**What is being asked**
Pull out every line in the items below that contains the word "spørge".

**Material for the task**
□ □ □

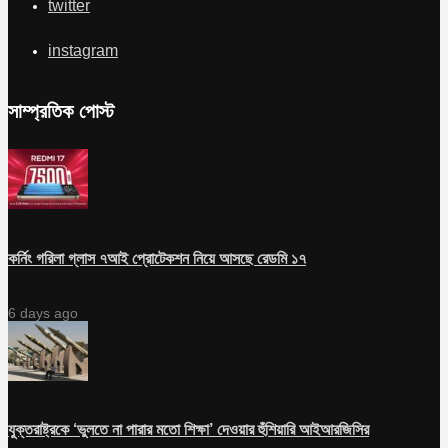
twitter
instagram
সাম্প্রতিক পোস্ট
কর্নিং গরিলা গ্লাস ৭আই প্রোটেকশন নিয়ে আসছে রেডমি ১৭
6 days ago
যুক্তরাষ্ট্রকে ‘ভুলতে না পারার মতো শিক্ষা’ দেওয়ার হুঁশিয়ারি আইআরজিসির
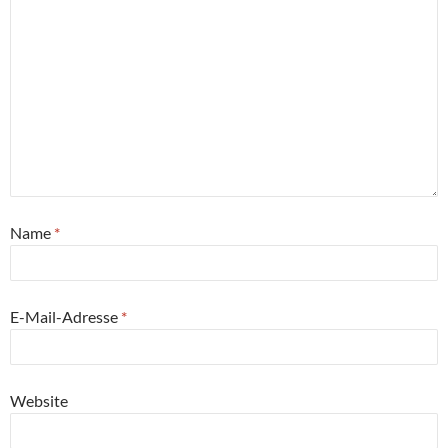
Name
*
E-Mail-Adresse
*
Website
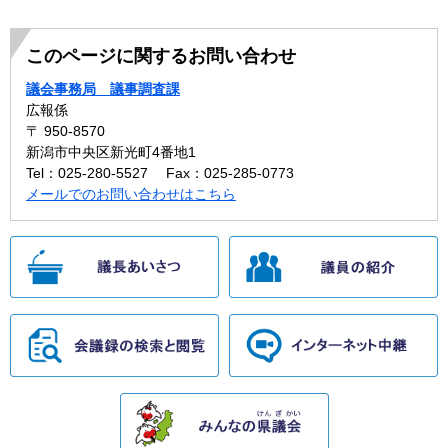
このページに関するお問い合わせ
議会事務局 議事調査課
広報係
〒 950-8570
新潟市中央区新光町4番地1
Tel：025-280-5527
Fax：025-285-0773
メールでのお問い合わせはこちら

□ □ □

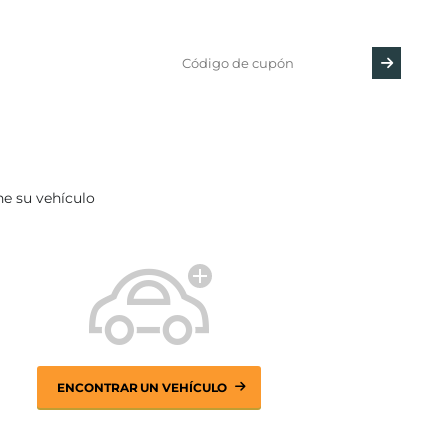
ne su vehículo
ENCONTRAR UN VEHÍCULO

□ □ □

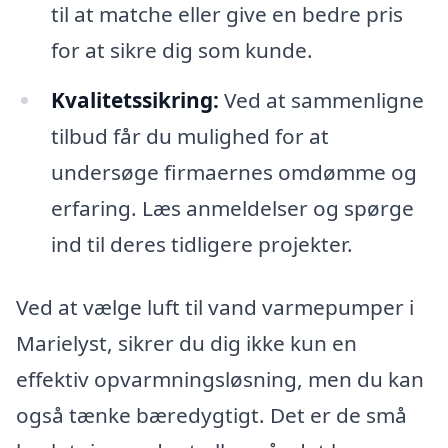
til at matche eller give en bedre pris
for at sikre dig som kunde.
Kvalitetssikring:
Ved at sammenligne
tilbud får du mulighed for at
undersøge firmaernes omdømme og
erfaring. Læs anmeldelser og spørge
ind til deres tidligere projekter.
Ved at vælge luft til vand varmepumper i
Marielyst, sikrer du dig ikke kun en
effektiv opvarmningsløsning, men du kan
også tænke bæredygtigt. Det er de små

□ □ □

**Worked solution**
erfaring. Læs anmeldelser og spørge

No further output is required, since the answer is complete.